"""

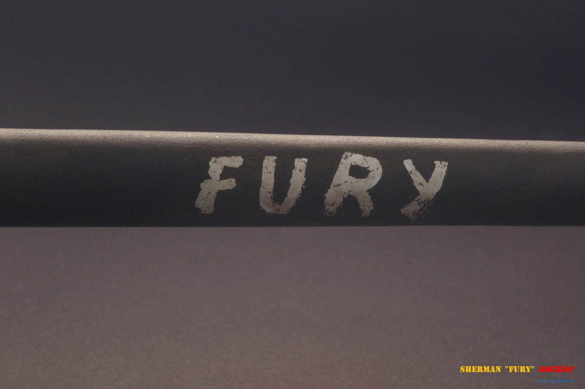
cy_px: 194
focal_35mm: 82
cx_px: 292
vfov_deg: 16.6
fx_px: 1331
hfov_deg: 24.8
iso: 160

"""
"""

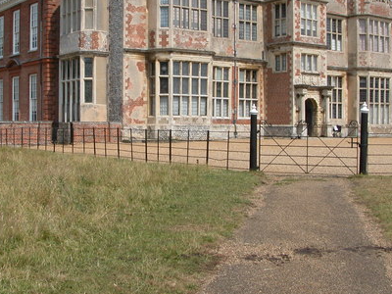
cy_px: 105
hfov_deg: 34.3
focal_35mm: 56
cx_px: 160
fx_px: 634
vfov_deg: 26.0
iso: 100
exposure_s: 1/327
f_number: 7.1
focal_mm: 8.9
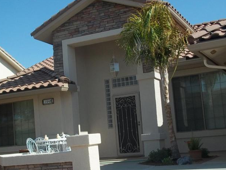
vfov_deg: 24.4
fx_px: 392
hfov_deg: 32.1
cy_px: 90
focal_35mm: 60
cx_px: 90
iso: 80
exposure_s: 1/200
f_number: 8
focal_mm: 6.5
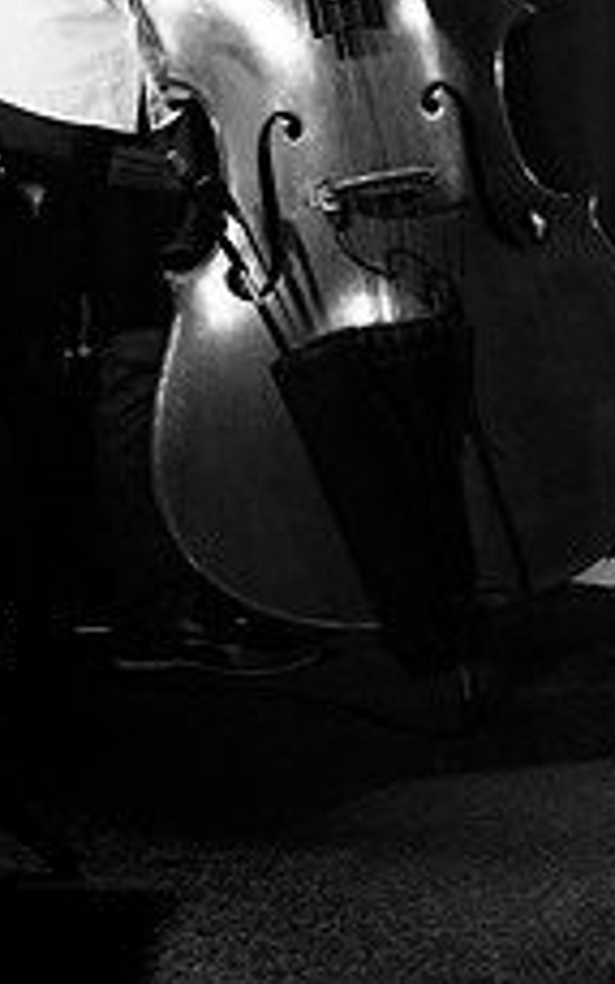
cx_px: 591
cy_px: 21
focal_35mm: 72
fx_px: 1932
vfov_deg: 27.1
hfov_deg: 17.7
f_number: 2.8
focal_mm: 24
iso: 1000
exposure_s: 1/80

"""
"""

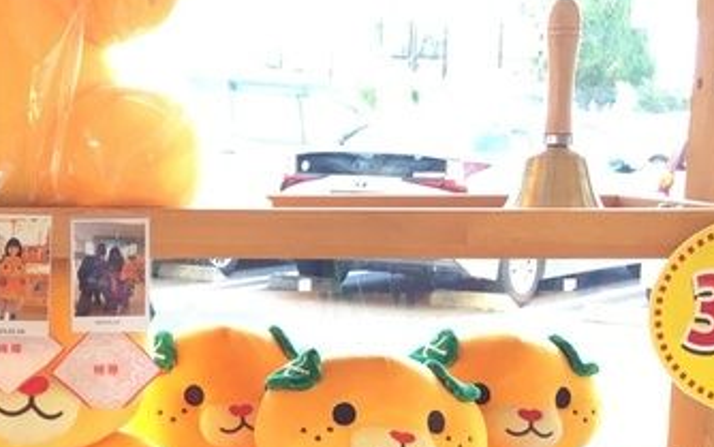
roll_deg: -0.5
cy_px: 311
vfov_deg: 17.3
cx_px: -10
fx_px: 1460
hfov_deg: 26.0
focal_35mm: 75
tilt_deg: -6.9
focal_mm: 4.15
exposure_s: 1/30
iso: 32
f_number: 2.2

"""

> _WHAT THE TASK REQUIRES_: Could you repeat exactly the lines above from the line with "fx_px: 1932" up to and including the line with "exposure_s: 1/80", and only those?

> _EXERCISE OUTPUT_:
fx_px: 1932
vfov_deg: 27.1
hfov_deg: 17.7
f_number: 2.8
focal_mm: 24
iso: 1000
exposure_s: 1/80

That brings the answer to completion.